ドス黒いオーラが漏れ出ているベンジャミンを諌めるようにしながらもマティルダは苦笑いを浮かべた。

それにベンジャミンは心配していたが、マティルダはこの話を聞いてもガルボルグ公爵邸に戻ろうとは思わなかった。


貴族として窮屈な日々を送るよりも、ベンジャミンとのびのびと過ごす方が自分にはあっているとわかっていたからだ。

それによくよく考えてみると、マティルダが娘として可愛いからではなくて、まだまだ使えるから失うのは惜しいという解釈ができると思った。


(心配しているのは公爵家の未来とわたくしがどう利用できるか……とかなのよね)


マティルダが一番、恐れていることはベンジャミンが王家の思惑に巻き込まれて利用されてしまうことだ。

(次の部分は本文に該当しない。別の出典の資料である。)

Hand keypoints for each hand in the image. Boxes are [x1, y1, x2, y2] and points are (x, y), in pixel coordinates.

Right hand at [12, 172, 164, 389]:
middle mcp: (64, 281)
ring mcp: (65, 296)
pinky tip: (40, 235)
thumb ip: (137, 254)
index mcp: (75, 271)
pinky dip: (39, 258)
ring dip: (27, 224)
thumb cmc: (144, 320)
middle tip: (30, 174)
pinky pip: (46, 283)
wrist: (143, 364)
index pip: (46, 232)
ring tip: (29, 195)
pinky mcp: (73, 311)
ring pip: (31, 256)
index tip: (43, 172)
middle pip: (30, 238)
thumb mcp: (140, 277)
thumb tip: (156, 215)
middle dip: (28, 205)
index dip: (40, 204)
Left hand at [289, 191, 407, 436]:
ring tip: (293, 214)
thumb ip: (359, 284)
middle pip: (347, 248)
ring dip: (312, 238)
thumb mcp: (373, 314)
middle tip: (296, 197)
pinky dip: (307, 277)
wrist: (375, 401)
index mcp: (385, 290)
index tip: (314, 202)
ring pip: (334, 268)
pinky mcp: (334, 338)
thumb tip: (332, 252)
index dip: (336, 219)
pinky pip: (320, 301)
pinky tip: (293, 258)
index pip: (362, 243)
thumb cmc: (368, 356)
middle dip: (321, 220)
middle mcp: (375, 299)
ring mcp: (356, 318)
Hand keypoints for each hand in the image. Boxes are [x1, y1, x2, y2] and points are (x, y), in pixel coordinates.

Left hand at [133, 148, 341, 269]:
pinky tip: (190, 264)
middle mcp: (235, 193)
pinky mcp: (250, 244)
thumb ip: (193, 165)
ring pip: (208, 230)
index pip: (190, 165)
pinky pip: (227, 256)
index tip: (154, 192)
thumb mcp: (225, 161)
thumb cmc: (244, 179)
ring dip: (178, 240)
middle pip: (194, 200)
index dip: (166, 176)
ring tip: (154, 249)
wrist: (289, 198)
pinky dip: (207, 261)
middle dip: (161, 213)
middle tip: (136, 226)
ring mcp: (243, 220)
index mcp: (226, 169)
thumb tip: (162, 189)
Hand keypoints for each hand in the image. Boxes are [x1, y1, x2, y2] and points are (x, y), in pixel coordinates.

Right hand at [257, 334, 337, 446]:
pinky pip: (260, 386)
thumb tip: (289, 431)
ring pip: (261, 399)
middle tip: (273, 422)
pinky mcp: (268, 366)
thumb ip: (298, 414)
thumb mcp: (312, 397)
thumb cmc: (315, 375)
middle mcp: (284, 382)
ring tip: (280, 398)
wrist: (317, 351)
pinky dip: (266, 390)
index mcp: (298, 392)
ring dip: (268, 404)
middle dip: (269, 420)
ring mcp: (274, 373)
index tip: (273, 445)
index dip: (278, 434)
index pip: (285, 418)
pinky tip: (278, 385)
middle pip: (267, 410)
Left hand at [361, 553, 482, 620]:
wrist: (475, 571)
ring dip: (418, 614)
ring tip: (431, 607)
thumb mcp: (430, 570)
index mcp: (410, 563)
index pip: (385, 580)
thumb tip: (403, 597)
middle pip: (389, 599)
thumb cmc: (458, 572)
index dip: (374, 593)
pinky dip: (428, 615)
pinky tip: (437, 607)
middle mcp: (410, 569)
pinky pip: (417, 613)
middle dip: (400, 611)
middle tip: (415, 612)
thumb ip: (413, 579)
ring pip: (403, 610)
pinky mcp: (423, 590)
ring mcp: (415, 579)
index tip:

無茶な条件でもベンジャミンはマティルダのためなら飲んでしまうことだろう。

そうなることだけは避けなければならない。


(それだけは絶対に嫌。わたくしはあの場所でベンジャミン様と一緒に暮らしたい。この件が落ち着くまで暫くブルカリック王国には行かない方がいいわね)


そんな決意を胸にレストランをあとにして目的の宝石店へとベンジャミンを誘導することに成功した。

ベンジャミンには椅子に座って待っていてもらい、宝石店にいる男性店員に声を掛けて「内密に」と告げて宝石を査定してもらう。

その間、ベンジャミンにプレゼントしたいもの自分が欲しいものを選んでいるフリをしながら見ていた。

しかしベンジャミンは男性店員をずっと視線で追いかけている。


(これこれ!ベンジャミン様に似合いそうだとずっと思っていたの。まだあってよかったわ)


マティルダはお目当ての懐中時計を見つけて喜んでいた。


ベンジャミンはここでもマティルダにプレゼントする気満々なのか度々「いいものはあった?なんでも選んでいいよ」と声を掛けてくれる。

ショーケースを見てまわりつつも、店員が戻ってくるのをソワソワしながら待っていると、ベンジャミンは立ち上がるとマティルダの側に顔を寄せて宝石やアクセサリーを見ている。